Phase transformations in solid cyclohexanol: Growth rates and morphology from visual observations

Abstract

Cyclohexanol exists in at least four solid forms: form I is a rotational form in which the molecules exhibit a hindered rotation; the other, non-rotational forms are II, III, and pre-II. The morphology and growth rates have been determined by optical methods as a function of temperature for the transformations I → II, I → III, I → pre-II → II, and II → III. The I → II transformation follows the theory of continuous growth with an activation energy of 7.3 ± 0.3 kcal/mol and a pre-exponential factor of 3 X 10 6 cm/hr.
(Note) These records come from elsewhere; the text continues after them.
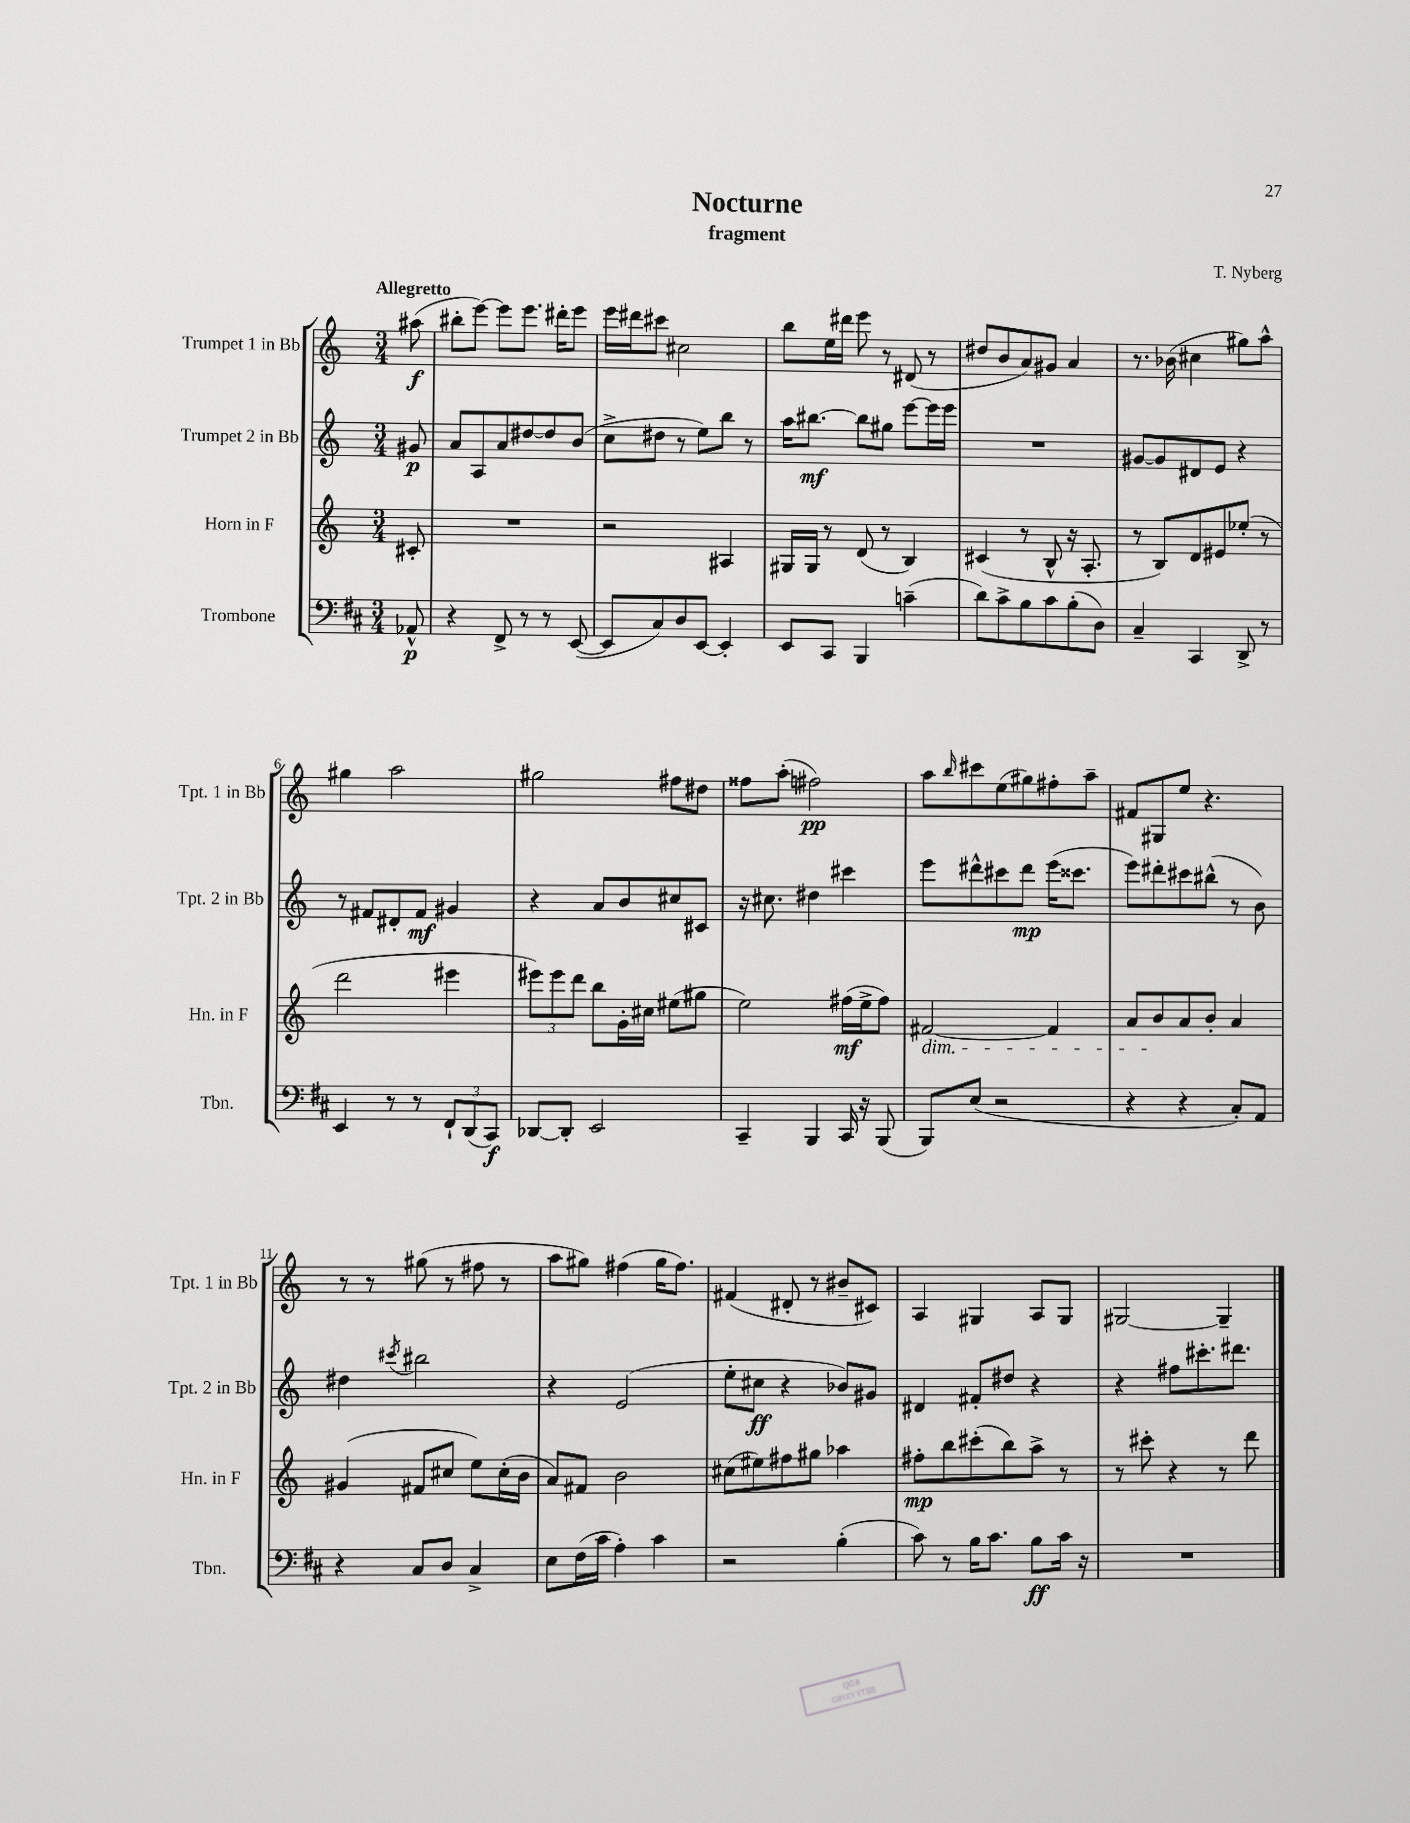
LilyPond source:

\header { title = "Nocturne" composer = "T. Nyberg" subtitle = "fragment" }
<<
\new StaffGroup <<
\new Staff = "s0" \with { instrumentName = "Trumpet 1 in Bb" shortInstrumentName = "Tpt. 1 in Bb" } {
    \clef treble \key c \major \numericTimeSignature \time 3/4 \partial 8 \tempo "Allegretto"
    ais''8\f( |
    bis''8-. e'''8~) e'''8 e'''8. dis'''16-. e'''8 |
    e'''16 dis'''16 cis'''8 cis''2 |
    b''8 e''16 dis'''16 e'''8 r8 dis'8( r8 |
    dis''8 b'8 a'8) gis'8 a'4 |
    r8. bes'16( cis''4 gis''8) a''8-^ |
    gis''4 a''2 |
    gis''2 fis''8 dis''8 |
    fisis''8 a''8-.( fis''2\pp) |
    a''8 \grace { b''16 } cis'''8 e''8( gis''8) fis''8-. a''8-- |
    fis'8 gis8 e''8 r4. |
    r8 r8 gis''8( r8 fis''8 r8 |
    a''8 gis''8) fis''4( gis''16 fis''8.) |
    fis'4( dis'8-. r8 bis'8-- cis'8) |
    a4 gis4 a8 gis8 |
    gis2~ gis4-- \bar "|." |
}
\new Staff = "s1" \with { instrumentName = "Trumpet 2 in Bb" shortInstrumentName = "Tpt. 2 in Bb" } {
    \clef treble \key c \major \numericTimeSignature \time 3/4 \partial 8
    gis'8\p |
    a'8 a8 a'8 dis''8~ dis''8 b'8( |
    c''8-> dis''8 r8 e''8) b''8 r8 |
    a''16 bis''8.~\mf bis''8 gis''8 e'''8~ e'''16 e'''16 |
    R2. |
    gis'8~ gis'8 dis'8 e'8 r4 |
    r8 fis'8 dis'8-. fis'8\mf gis'4 |
    r4 a'8 b'8 cis''8 cis'8 |
    r16 cis''8. dis''4 cis'''4 |
    e'''8 dis'''8-^ cis'''8 dis'''8\mp e'''16( cisis'''8. |
    e'''8) dis'''8-. cis'''8 bis''8-^( r8 b'8) |
    dis''4 \acciaccatura { cis'''8 } bis''2 |
    r4 e'2( |
    e''8-. cis''8\ff r4 bes'8) gis'8 |
    dis'4 fis'8-. dis''8 r4 |
    r4 fis''8 cis'''8.-. dis'''8. \bar "|." |
}
\new Staff = "s2" \with { instrumentName = "Horn in F" shortInstrumentName = "Hn. in F" } {
    \clef treble \key c \major \numericTimeSignature \time 3/4 \partial 8
    cis'8-. |
    R2. |
    r2 ais4 |
    gis16 gis16 r8 d'8( r8 b4) |
    cis'4( r8 b8-^ r16 a8.-. |
    r8 b8) d'8 eis'8 ees''8-.( r8 |
    d'''2 eis'''4 |
    \tuplet 3/2 { eis'''8) eis'''8 d'''8 } b''8 g'16-. cis''16 eis''8( gis''8 |
    e''2) fis''16\mf( e''16-> fis''8) |
    fis'2~\dim fis'4 |
    a'8 b'8\! a'8 b'8-. a'4 |
    gis'4( fis'8 cis''8 e''8) cis''16-.( b'16 |
    a'8) fis'8 b'2 |
    cis''8( eis''8) fis''8 gis''8 aes''4 |
    fis''8-.\mp b''8 cis'''8-.( b''8) a''8-> r8 |
    r8 cis'''8-. r4 r8 d'''8 \bar "|." |
}
\new Staff = "s3" \with { instrumentName = "Trombone" shortInstrumentName = "Tbn." } {
    \clef bass \key d \major \numericTimeSignature \time 3/4 \partial 8
    aes,8-^\p |
    r4 fis,8-> r8 r8 e,8~( |
    e,8 cis8) d8 e,8~ e,4-. |
    e,8 cis,8 b,,4 c'4--( |
    d'8) cis'8-> b8 cis'8 b8-.( d8) |
    cis4-- cis,4 d,8-> r8 |
    e,4 r8 r8 \tuplet 3/2 { fis,8-! d,8( cis,8\f) } |
    des,8~ des,8-. e,2 |
    cis,4-- b,,4 cis,16 r16 b,,8( |
    b,,8) e8( r2 |
    r4 r4 cis8-.) a,8 |
    r4 cis8 d8 cis4-> |
    e8 fis16( cis'16 a4-.) cis'4 |
    r2 b4-.( |
    cis'8) r8 b16 cis'8. b8\ff cis'16 r16 |
    R2. \bar "|." |
}
>>
>>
For very small supercooling there is some deviation from this behavior. The I → III transformation seems to proceed by a mechanism of lateral growth for supercoolings up to about 10° but then to change over at larger supercoolings to a mechanism of continuous growth, in close agreement with the predictions of the Cahn theory. In the region of continuous growth the activation energy is 9.9 ± 0.5 kcal/mol and the pre- exponential factor is 1 X 10 9 cm/hr. The II → III transformation gives evidence of being a transformation from a superheated rather than a supercooled phase. Very rough estimates give a transition temperature of –64°C, an activation energy of 17 kcal/mol, and a pre-exponential factor of 8 X 10 15 cm/hr.